Expanding in a Taylor series

1. Jan 6, 2015

polygamma

1. The problem statement, all variables and given/known data
If $\int_{0}^{1} f(x) g(x) \ dx$ converges, and assuming $g(x)$ can be expanded in a Taylor series at $x=0$ that converges to $g(x)$ for $|x| < 1$ (and perhaps for $x= -1$ as well), will it always be true that $\int_{0}^{1} f(x) g(x) \ dx = \int_{0}^{1} f(x) \sum_{n=0}^{\infty} a_{n} x^{n} \ dx$?

Will the fact that that the series doesn't converge for $x=1$ ever be an issue?
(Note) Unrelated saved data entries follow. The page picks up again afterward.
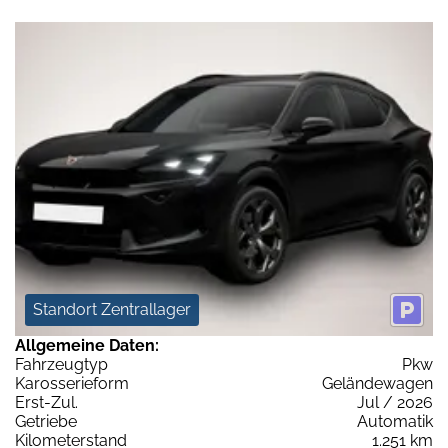
Standort Zentrallager
Allgemeine Daten:
Fahrzeugtyp
Pkw
Karosserieform
Geländewagen
Erst-Zul.
Jul / 2026
Getriebe
Automatik
Kilometerstand
1.251 km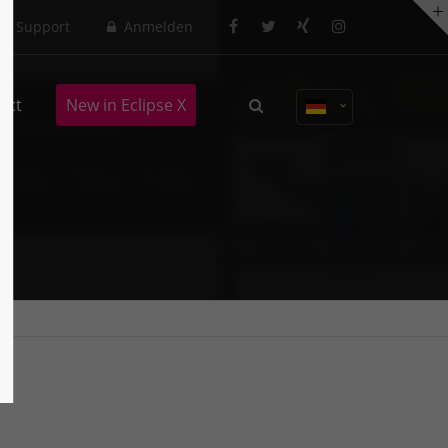
Support
Anmelden
act
New in Eclipse X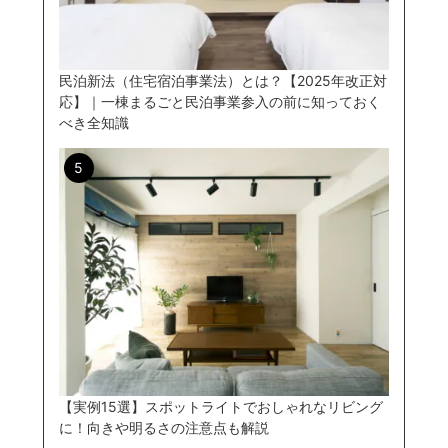
民泊新法（住宅宿泊事業法）とは？【2025年改正対
応】｜一棟まるごと民泊事業参入の前に知っておく
べき全知識
【実例15選】スポットライトでおしゃれなリビング
に！向きや明るさの注意点も解説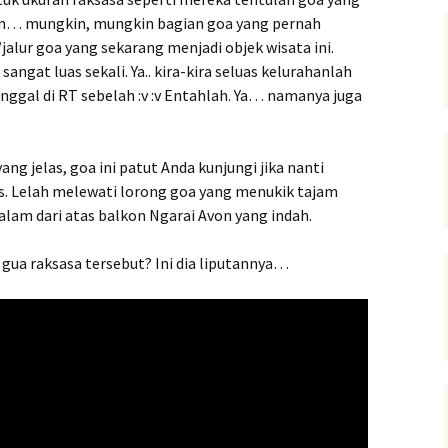
Ehm… mungkin, mungkin bagian goa yang pernah
alur goa yang sekarang menjadi objek wisata ini.
angat luas sekali. Ya.. kira-kira seluas kelurahanlah
inggal di RT sebelah :v :v Entahlah. Ya… namanya juga
yang jelas, goa ini patut Anda kunjungi jika nanti
is. Lelah melewati lorong goa yang menukik tajam
lam dari atas balkon Ngarai Avon yang indah.
gua raksasa tersebut? Ini dia liputannya…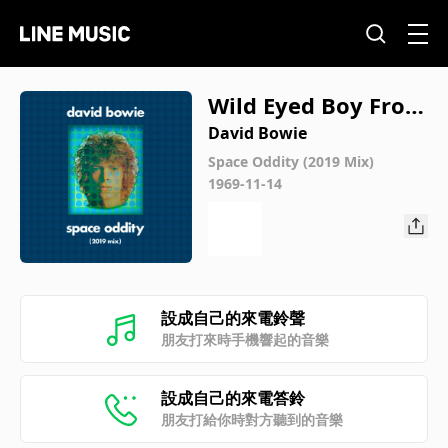
Wild Eyed Boy From
Freecloud (2019 Mi
David Bowie
x)
Space Oddity (2019 Mix)
1969-11-14
設成自己的來電鈴聲
朋友打來時手機響起的音樂
設成自己的來電答鈴
朋友打給你時對方聽到的音樂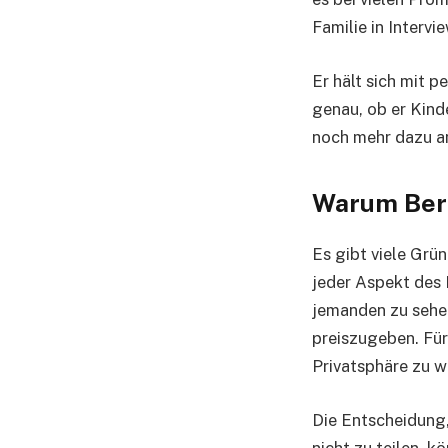
Familie in Interv
Er hält sich mit 
genau, ob er Kind
noch mehr dazu an
Warum Bern
Es gibt viele Grün
jeder Aspekt des 
jemanden zu sehe
preiszugeben. Für 
Privatsphäre zu w
Die Entscheidung,
nicht zu teilen, k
A couple of examples are $$\int_{0}^{1} \frac{f(x)}{1-x} \ dx = \int_{0}^{1} f(x) \sum_{n=0}^{\infty} x^{n} \ dx$$ and $$\int_{0}^{1} f(x) \ln(1-x) \ dx = -\int_{0}^{1} f(x) \sum_{n=1}^{\infty} \frac{x^{n}}{n} \ dx.$$

2. Relevant equations

3. The attempt at a solution
I want to say that it will always be true since it's just a single point. But I don't know if that's sufficient justification.

Last edited: Jan 6, 2015
2. Jan 6, 2015

Staff: Mentor

Is the sum really inside the integral? If yes: the integral (by definition) does not care about the function value at 1 at all.
If it is outside, it gets more interesting.

3. Jan 7, 2015

Stephen Tashi

What kind of integration has been defined in this analysis course? What definition of a definite integral is used? Are you studying measure theory?